*** Opening TASK MATERIAL ***

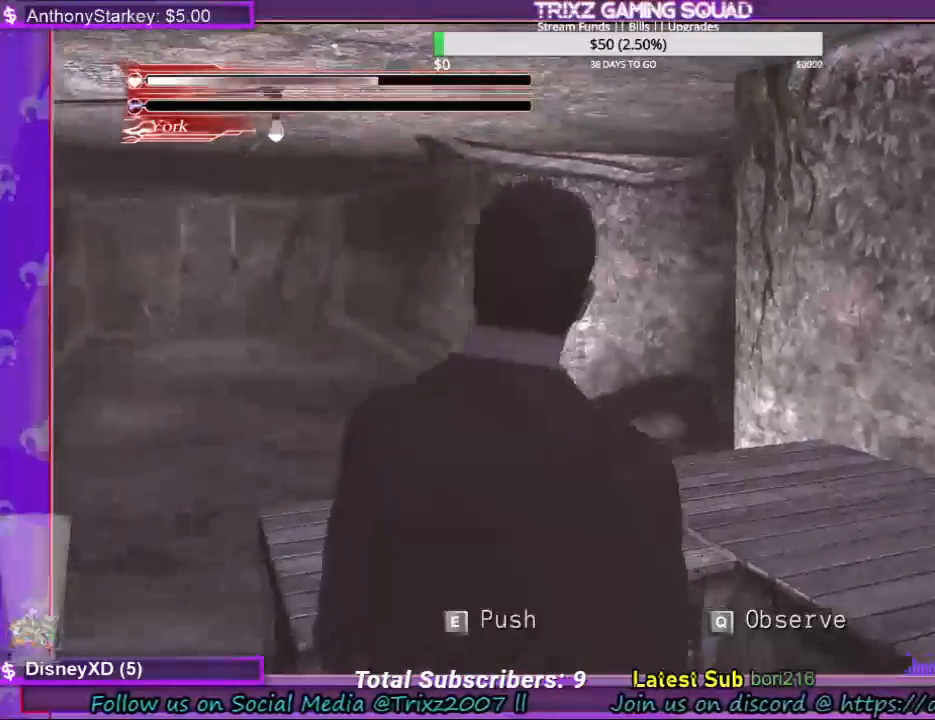
{"keys": [], "mouse": [], "events": []}
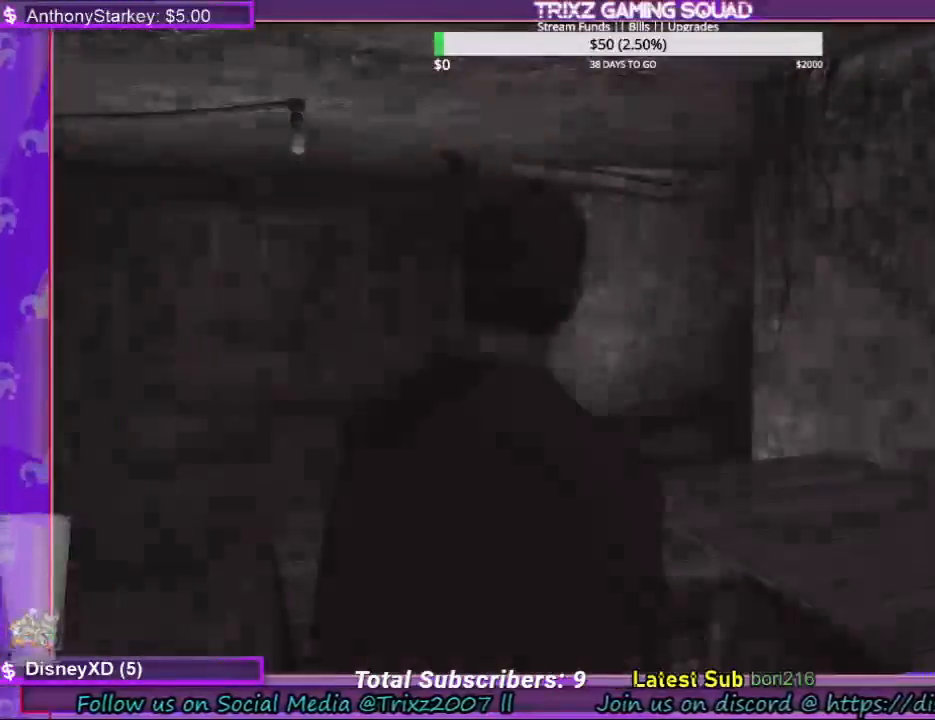
{"keys": [], "mouse": [], "events": []}
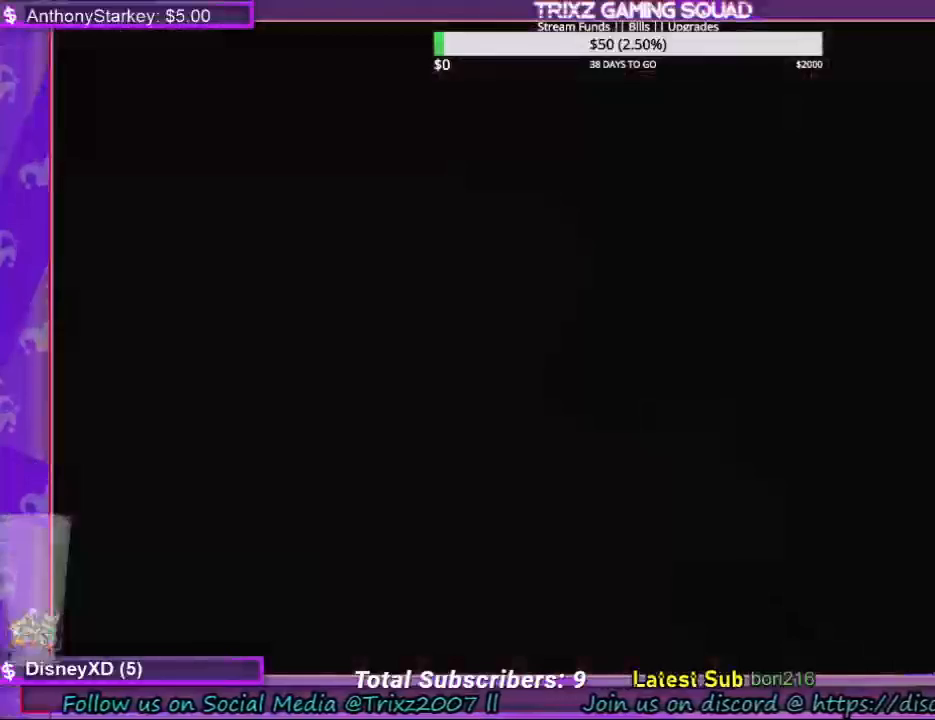
{"keys": [], "mouse": [], "events": []}
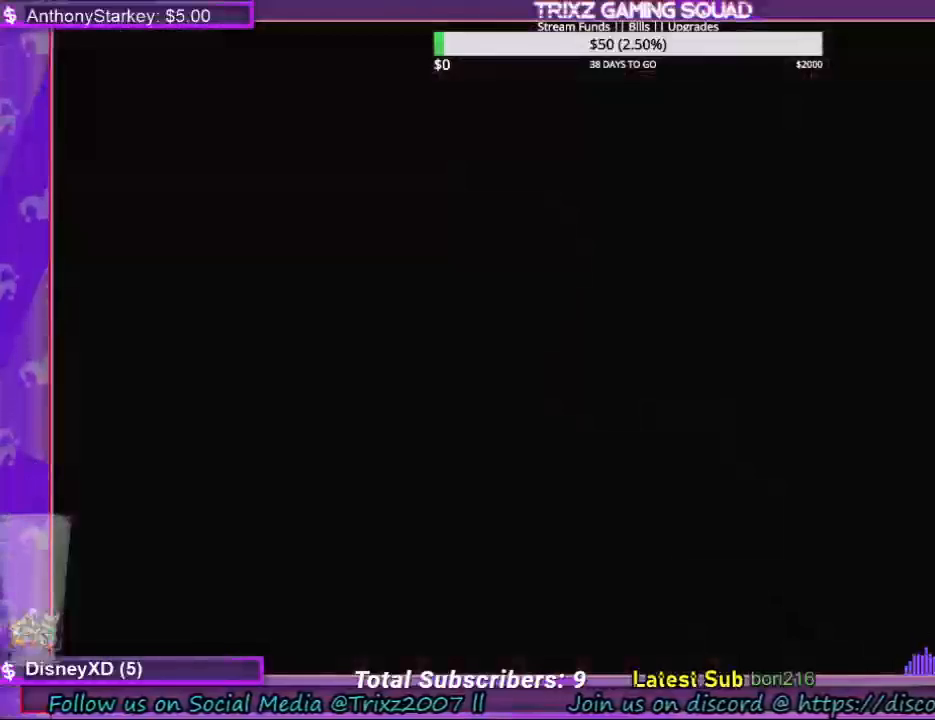
{"keys": [], "mouse": [], "events": []}
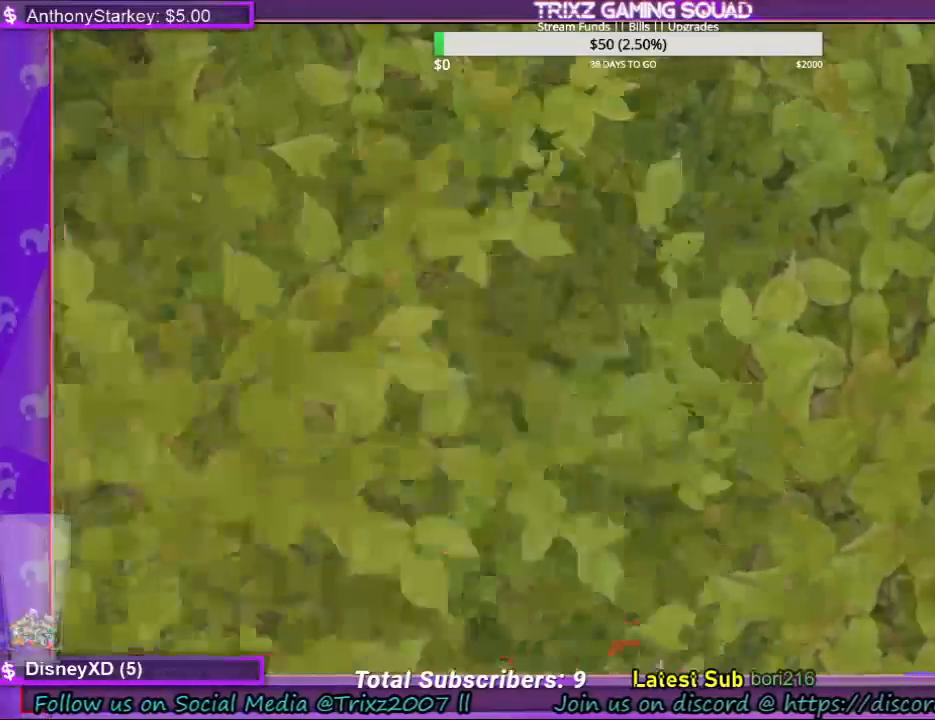
{"keys": [], "mouse": [], "events": []}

*** Closing TASK MATERIAL ***

◆ **WHAT IS REQUIRED**: The listing should be transcribed exactly. No picture is to appear in the transcription.

◆ **EXERCISE ANSWER**:
{"keys": [], "mouse": [], "events": []}
{"keys": [], "mouse": [], "events": []}
{"keys": [], "mouse": [], "events": []}
{"keys": [], "mouse": [], "events": []}
{"keys": [], "mouse": [], "events": []}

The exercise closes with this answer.